MOTHER has a green thumb. Although some of her growing
methods may seem unorthodox, my father has become accustomed to the unusual. One
afternoon she placed an aloe plant on the floor in front of the television set, where it
would be in the direct path of a beam of sunshine. When Dad came into the room he
headed straight for the TV. Seeing the aloe plant, he said matter-of-factly,
"Sure hope it likes baseball."
SOME people are said to have a green thumb, but I'm not one
of them. In my keeping, plants wither and die. Yet, I cannot resist the lure
of a plant shop, and once inside, I usually discount my past failures and cart home
another healthy, thriving victim. Recently, as I was standing outside a plant shop,
gazing with longing through the window at a leafy Dieffenbachia, I felt a hand on my
shoulder and heard my husband whisper, "Let it live, dear."
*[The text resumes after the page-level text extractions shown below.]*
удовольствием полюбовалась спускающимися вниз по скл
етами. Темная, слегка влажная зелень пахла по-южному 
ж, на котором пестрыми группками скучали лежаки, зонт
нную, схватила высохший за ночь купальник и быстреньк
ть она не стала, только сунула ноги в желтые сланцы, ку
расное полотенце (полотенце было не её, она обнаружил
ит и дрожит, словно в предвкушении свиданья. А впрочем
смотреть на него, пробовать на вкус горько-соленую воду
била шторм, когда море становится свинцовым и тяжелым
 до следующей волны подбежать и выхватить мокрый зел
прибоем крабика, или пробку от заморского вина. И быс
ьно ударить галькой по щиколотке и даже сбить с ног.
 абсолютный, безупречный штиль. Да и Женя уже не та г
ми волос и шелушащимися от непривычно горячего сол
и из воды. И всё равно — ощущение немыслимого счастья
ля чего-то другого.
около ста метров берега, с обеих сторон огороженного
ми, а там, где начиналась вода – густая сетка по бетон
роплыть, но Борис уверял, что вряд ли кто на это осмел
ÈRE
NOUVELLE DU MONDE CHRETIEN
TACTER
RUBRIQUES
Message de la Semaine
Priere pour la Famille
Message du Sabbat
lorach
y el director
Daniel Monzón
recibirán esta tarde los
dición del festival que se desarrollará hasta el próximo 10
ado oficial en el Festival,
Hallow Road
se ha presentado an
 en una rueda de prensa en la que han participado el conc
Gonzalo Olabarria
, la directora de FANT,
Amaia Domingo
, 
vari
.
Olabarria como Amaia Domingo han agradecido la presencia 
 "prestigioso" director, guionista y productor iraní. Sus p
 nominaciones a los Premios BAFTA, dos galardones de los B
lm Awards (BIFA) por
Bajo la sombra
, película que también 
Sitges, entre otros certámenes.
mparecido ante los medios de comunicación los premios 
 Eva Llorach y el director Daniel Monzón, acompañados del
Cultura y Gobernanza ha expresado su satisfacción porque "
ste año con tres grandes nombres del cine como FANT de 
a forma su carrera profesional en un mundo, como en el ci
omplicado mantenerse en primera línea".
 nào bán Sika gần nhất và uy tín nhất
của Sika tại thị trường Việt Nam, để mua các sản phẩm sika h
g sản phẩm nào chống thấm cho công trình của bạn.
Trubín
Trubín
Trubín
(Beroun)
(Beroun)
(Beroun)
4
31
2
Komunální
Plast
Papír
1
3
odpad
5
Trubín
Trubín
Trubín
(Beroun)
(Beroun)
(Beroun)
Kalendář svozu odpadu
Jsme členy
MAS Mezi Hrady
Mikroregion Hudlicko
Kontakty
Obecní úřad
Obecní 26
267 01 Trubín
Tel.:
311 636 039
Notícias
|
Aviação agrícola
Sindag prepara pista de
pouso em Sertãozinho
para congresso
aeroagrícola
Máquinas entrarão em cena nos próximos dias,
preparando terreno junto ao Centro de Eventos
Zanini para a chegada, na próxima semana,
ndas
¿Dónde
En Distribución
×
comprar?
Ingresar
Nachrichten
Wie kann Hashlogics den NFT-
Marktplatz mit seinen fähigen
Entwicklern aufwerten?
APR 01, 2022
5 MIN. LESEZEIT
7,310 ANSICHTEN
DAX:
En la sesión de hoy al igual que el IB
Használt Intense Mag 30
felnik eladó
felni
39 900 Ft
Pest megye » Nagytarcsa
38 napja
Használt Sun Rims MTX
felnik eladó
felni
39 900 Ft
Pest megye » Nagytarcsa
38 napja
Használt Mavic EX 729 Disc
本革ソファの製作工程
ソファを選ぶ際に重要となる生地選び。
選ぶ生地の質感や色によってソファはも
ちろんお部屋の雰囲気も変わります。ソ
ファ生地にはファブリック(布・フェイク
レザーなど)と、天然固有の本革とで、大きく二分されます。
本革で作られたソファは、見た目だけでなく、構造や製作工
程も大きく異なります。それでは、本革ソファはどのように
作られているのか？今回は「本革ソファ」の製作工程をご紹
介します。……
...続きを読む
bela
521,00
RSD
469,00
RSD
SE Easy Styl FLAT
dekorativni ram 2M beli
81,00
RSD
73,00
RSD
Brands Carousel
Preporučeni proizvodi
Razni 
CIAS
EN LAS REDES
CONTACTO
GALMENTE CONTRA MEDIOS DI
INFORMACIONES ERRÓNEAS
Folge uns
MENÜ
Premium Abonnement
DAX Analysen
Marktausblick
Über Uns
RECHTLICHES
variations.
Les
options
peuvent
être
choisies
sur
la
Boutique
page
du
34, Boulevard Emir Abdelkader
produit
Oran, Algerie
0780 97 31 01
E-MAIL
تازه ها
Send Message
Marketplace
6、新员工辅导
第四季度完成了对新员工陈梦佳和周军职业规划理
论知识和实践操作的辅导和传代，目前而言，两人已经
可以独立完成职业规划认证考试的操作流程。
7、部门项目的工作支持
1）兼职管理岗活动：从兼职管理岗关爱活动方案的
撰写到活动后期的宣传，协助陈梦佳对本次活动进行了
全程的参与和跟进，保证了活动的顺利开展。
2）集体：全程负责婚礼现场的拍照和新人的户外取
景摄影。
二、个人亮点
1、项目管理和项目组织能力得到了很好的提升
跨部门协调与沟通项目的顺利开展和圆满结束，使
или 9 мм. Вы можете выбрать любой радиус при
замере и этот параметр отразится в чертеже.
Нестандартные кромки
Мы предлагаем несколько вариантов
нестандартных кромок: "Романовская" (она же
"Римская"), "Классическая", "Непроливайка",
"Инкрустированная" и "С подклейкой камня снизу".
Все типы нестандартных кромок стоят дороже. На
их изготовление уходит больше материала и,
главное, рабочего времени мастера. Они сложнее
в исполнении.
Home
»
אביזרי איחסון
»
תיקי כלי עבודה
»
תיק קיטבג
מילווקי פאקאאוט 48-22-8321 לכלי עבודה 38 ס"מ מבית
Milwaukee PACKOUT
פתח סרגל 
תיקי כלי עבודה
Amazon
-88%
MY MOTHER, whose talents do not include gardening, was
planting seeds one afternoon when I dropped by to visit. As I gazed at her not-too-
straight rows, I suggested that she mark each row so that she would know what she had
planted. Without hesitation she replied, "My dear girl, this is a garden, not a
cemetery. I expect all of these seeds to come up and identify themselves."
EACH morning as I walked to work, I would stop for a while at
the garden of a big house and chat with the old gardener. He would pick a flower for
me, and I would share some goodies from my lunch bag with him. We fast became good
friends, and I told him of my hopes and aspirations. He suggested that I apply for a
job with the nearby P.L. Robertson factory. The pay would be better there than what
I was making, he assured me. I told him he should do the same, so we both agreed to
apply on the same day. On that day, while I was filling in my application form, the
old gardener walked in. Much to my surprise the office staff stood up and said in
unison, "Good morning, P. L." Needless to say, I was hired.
IT WAS such a beautiful spring like day that I went out in my
yard to do some gardening. I saw my next-door neighbor busily planting rosebushes
and walked over to tell her that she would have better luck if she waited a few weeks.
But before I could say anything, she placed her forefinger on her lips. As we
walked back into my yard, she whispered, "I know it's a little early and you know
it's a little early, but I don't think the roses know."
MY UMBRELLA plant had grown to the ceiling of my living room.
Not being a gardener, I didn't know what would happen if I cut off the top, so I
decided to phone a government horticulturist for expert advice. "What would
happen if I cut off the top of my umbrella plant?" I asked. "You would
have a shorter plant," came the reply.